Screenshots If applicable, add screenshots to help explain your problem.

Desktop (please complete the following information):

Do you plan on contributing? Your response below will clarify whether the maintainers can expect you to fix the bug you reported.

Additional context Add any other context about the problem here.

arunkannawadi commented 1 year ago

Can you try with scholarly.use_proxy(pg, pg) and see if that runs successfully?

TingxunShi commented 1 year ago

Can you try with scholarly.use_proxy(pg, pg) and see if that runs successfully?

It reports that scholarly._proxy_generator.MaxTriesExceededException: Cannot Fetch from Google Scholar.. However it seems the proxy works. Modified code snippet is shown as below

import requests
from scholarly import scholarly, ProxyGenerator

proxies = {
    "http": "socks5://localhost:1208",
    "https": "socks5://localhost:1208"
}

url = 'https://api.ipify.org'
response = requests.get(url, proxies=proxies)
print(response.text) # code 200, returns a US IP address

pg = ProxyGenerator()
success = pg.SingleProxy(http='socks5://localhost:1208', https='socks5://localhost:1208')
print(success)              # Print True here
scholarly.use_proxy(pg, pg)
search_query = scholarly.search_pubs('Paper title here')
pub = next(search_query)
print(pub.bib['cites'])
arunkannawadi commented 1 year ago

Proxy working, with success = True means they are able to receive responses. However, Google Scholar might still identify that it is an automated request and block the request. It means you'll need a more robust proxy.

TingxunShi commented 1 year ago

Proxy working, with success = True means they are able to receive responses. However, Google Scholar might still identify that it is an automated request and block the request.

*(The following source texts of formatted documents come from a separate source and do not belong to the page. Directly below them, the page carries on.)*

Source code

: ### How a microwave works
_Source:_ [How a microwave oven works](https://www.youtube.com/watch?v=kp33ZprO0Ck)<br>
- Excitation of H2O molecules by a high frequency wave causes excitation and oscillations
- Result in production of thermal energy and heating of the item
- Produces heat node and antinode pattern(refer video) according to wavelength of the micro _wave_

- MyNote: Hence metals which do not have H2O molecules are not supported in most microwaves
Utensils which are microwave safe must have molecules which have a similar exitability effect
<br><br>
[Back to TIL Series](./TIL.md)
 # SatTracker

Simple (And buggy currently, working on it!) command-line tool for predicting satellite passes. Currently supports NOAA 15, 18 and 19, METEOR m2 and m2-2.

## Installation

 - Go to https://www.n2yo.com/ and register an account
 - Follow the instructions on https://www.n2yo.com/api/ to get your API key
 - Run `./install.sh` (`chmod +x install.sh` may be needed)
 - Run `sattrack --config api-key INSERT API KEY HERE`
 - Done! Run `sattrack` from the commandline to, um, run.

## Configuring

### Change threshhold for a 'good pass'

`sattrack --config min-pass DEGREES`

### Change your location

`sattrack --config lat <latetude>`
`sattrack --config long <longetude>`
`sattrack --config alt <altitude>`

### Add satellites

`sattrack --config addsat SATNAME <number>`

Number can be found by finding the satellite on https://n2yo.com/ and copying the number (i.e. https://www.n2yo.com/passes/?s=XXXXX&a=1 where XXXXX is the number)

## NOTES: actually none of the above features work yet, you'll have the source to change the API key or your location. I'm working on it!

It means you'll need a more robust proxy.

I have considered the case you suggested so I visited Google scholar via web browser from the same proxy and it worked. However I will also follow your suggestion to find a more robust proxy to check.

TingxunShi commented 1 year ago

I have figured out the reason: I am behind a socks proxy but in _proxy_generator.py if proxy doesn't start with "http", it will add the prefix, so the configuration became "http": "http://socks5://localhost:1208". I removed the corresponding logic and now the response code is 200. However, another bug involving captcha resolving triggered.

Traceback (most recent call last):
  File "lib\site-packages\scholarly\_navigator.py", line 132, in _get_page
    session = pm._handle_captcha2(pagerequest)
  File "lib\site-packages\scholarly\_proxy_generator.py", line 404, in _handle_captcha2
    cur_host = urlparse(self._get_webdriver().current_url).hostname
AttributeError: 'NoneType' object has no attribute 'current_url'
arunkannawadi commented 1 year ago

The error above regd. catcha failure is definitely a legitimate bug that I'm fixing right now. Thank you for reporting this.